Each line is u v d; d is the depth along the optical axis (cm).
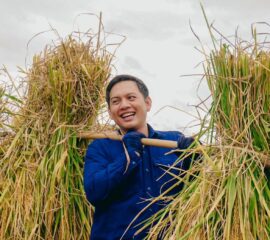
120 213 314
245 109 290
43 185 385
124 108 325
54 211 386
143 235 308
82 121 404
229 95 292
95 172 317
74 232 393
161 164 320
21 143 405
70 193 391
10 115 419
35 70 412
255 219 275
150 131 336
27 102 412
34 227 379
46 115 404
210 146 294
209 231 275
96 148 332
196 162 295
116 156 327
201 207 275
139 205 313
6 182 398
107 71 411
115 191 316
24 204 388
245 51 291
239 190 277
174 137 341
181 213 282
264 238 272
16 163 398
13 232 388
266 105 287
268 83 285
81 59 405
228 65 292
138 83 331
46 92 402
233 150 288
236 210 277
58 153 395
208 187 283
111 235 315
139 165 317
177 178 297
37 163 395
══════
▶ _WORK INSTRUCTIONS_
Set the entries down exactly, but not the pictures.

▶ _SOLUTION FOR THIS TASK_
Each line is u v d; d is the depth along the optical axis (cm).
120 213 314
245 109 290
43 185 385
124 108 325
54 211 386
143 235 308
82 121 404
229 95 292
95 172 317
74 232 393
161 164 320
21 143 405
70 193 391
10 115 419
35 70 412
255 219 275
150 131 336
27 102 412
34 227 379
46 115 404
210 146 294
209 231 275
96 148 332
196 162 295
116 156 327
201 207 275
139 205 313
6 182 398
107 71 411
115 191 316
24 204 388
245 51 291
239 190 277
174 137 341
181 213 282
264 238 272
16 163 398
13 232 388
266 105 287
268 83 285
81 59 405
228 65 292
138 83 331
46 92 402
233 150 288
236 210 277
58 153 395
208 187 283
111 235 315
139 165 317
177 178 297
37 163 395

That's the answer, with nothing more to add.